A smartphone will work if within cell phone range, but you pay for this but also need an electronic microscope to read the screen. Where you get a large picture with a tablet, but no data.

We are on a family share data plan limited to 10 GB per month, our daughter gets 9.9 GB, wife about a 1 MB, but I am only entitled to use 1 KB per month, so I have to make sure I am within WiFi range.


----------



## brian v (Dec 25, 2011)

Hey guys BAFX makes a wifi scanner also !


----------



## corvairbob (Dec 17, 2012)

thanks but my tablets do have bluetooth. i'm just thinking i got taken on both the devices. then i got ahold of obd2007 and the trial version of the program from the maker or a salesman last night and he sent me the software and the key and the scanner failed so i think that scanner is junk. i will just get the scanner and software from him and then i should have a complete unit that works.. thanks


----------



## spaycace (Feb 9, 2012)

Nick D
Sounds like you need to cut the daughter off at about 9 GB ... so you and your wife can share that last gig of data. I have a shared data plan with 30 GB of data shared by 5 people using 7 devices.

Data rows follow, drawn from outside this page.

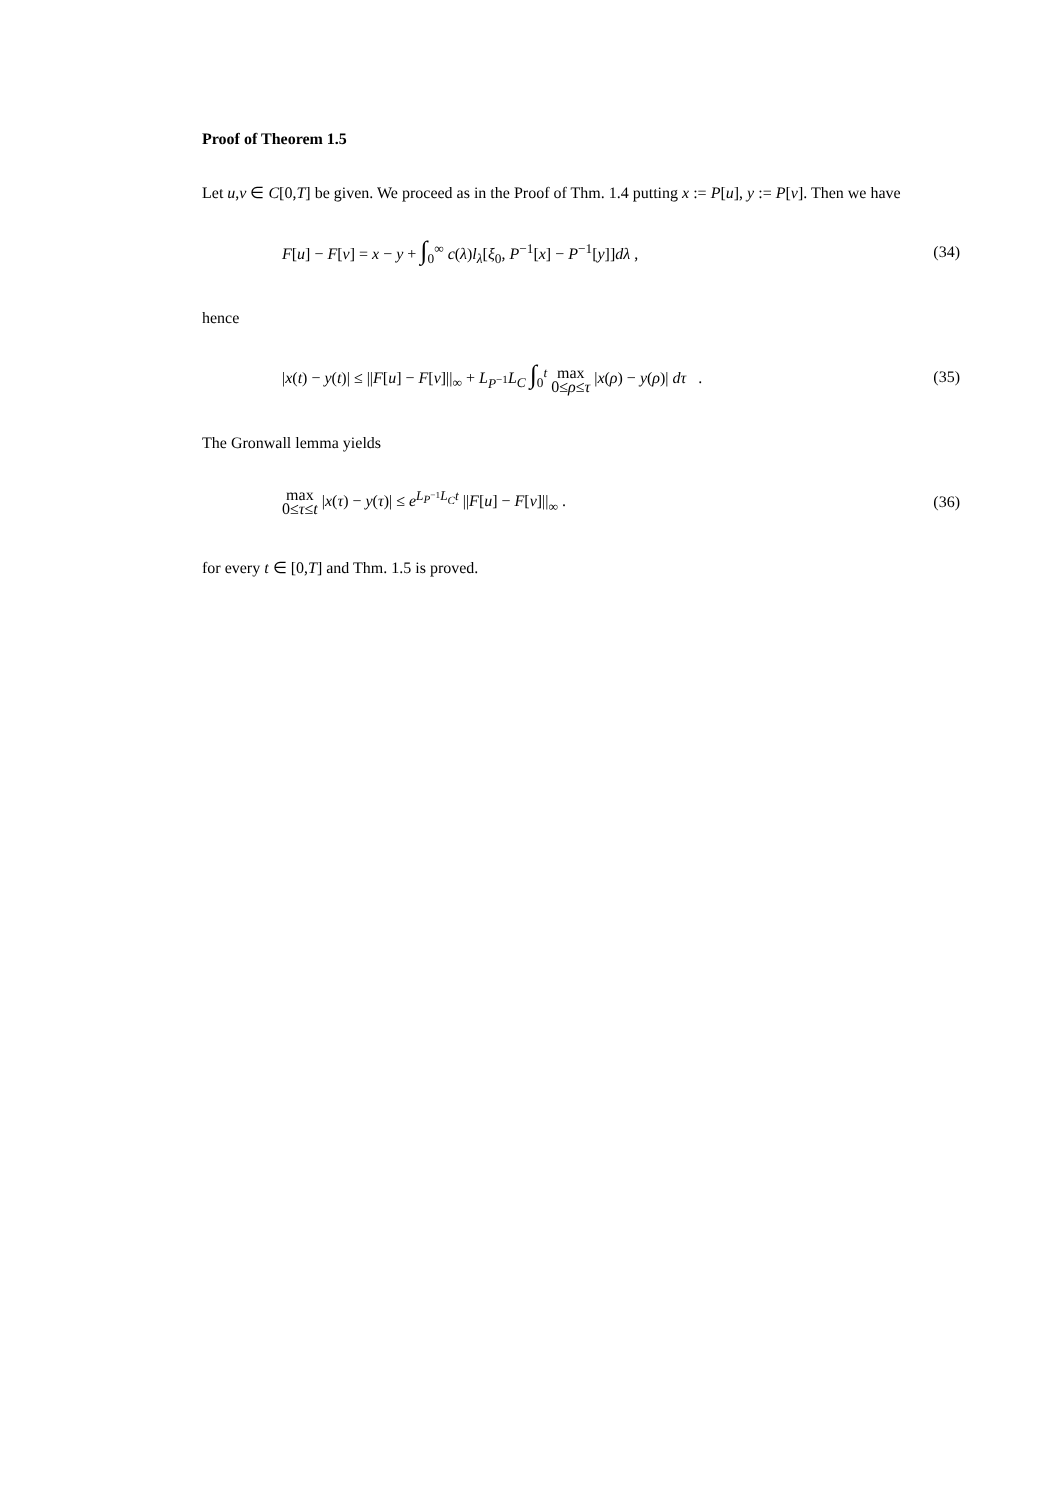Proof of Theorem 1.5
Let u,v ∈ C[0,T] be given. We proceed as in the Proof of Thm. 1.4 putting x := P[u], y := P[v]. Then we have
F[u] − F[v] = x − y + ∫<sub>0</sub><sup>∞</sup> c(λ)l<sub>λ</sub>[ξ<sub>0</sub>, P<sup>−1</sup>[x] − P<sup>−1</sup>[y]]dλ , (34)
hence
|x(t) − y(t)| ≤ ||F[u] − F[v]||<sub>∞</sub> + L<sub>P<sup>−1</sup></sub>L<sub>C</sub> ∫<sub>0</sub><sup>t</sup> max 0≤ρ≤τ |x(ρ) − y(ρ)| dτ . (35)
The Gronwall lemma yields
max 0≤τ≤t |x(τ) − y(τ)| ≤ e<sup>L<sub>P<sup>−1</sup></sub>L<sub>C</sub>t</sup> ||F[u] − F[v]||<sub>∞</sub> . (36)
for every t ∈ [0,T] and Thm. 1.5 is proved.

My still living at home, jobless, leaching off us, 20-year old step-son regularly use 20+ gig of the shared plan ... and if he can't pay for it (which is hard to do without a job) he gets cut off after 8 gigs of data use. I figure if I'm the one paying for it, I'll get to have the capability to use my fair share from the bucket-o-data.


----------



## NickD (Dec 10, 2011)

All I had to do was to get on the internet with my cell phone company, and limit their usage. They don't tell you this stuff, have to search for it.

Hit us for 15 bucks if we go one byte over, but no refunds if we are 6GB under, but did cut our bill by 40 bucks a month due to competition.


----------



## AutumnCruzeRS (Sep 10, 2012)

Anyone able to get trans temps with your apps with bafx?


----------